Brief → Your answer should be an exact copy of all the entries, free of pictures.
::: Data under study :::
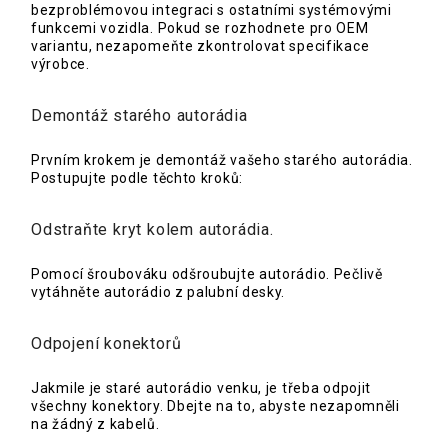
bezproblémovou integraci s ostatními systémovými
funkcemi vozidla. Pokud se rozhodnete pro OEM
variantu, nezapomeňte zkontrolovat specifikace
výrobce.
Demontáž starého autorádia
Prvním krokem je demontáž vašeho starého autorádia.
Postupujte podle těchto kroků:
Odstraňte kryt kolem autorádia.
Pomocí šroubováku odšroubujte autorádio. Pečlivě
vytáhněte autorádio z palubní desky.
Odpojení konektorů
Jakmile je staré autorádio venku, je třeba odpojit
všechny konektory. Dbejte na to, abyste nezapomněli
na žádný z kabelů.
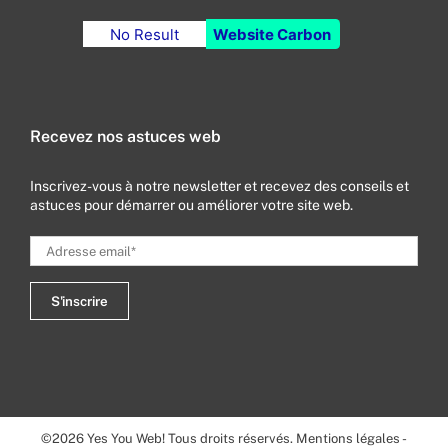
No Result
Website Carbon
Recevez nos astuces web
Inscrivez-vous à notre newsletter et recevez des conseils et
astuces pour démarrer ou améliorer votre site web.
©
2026
Yes You Web! Tous droits réservés.
Mentions légales
-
:::
Written solution →
bezproblémovou integraci s ostatními systémovými
funkcemi vozidla. Pokud se rozhodnete pro OEM
variantu, nezapomeňte zkontrolovat specifikace
výrobce.
Demontáž starého autorádia
Prvním krokem je demontáž vašeho starého autorádia.
Postupujte podle těchto kroků:
Odstraňte kryt kolem autorádia.
Pomocí šroubováku odšroubujte autorádio. Pečlivě
vytáhněte autorádio z palubní desky.
Odpojení konektorů
Jakmile je staré autorádio venku, je třeba odpojit
všechny konektory. Dbejte na to, abyste nezapomněli
na žádný z kabelů.
No Result
Website Carbon
Recevez nos astuces web
Inscrivez-vous à notre newsletter et recevez des conseils et
astuces pour démarrer ou améliorer votre site web.
©
2026
Yes You Web! Tous droits réservés.
Mentions légales
-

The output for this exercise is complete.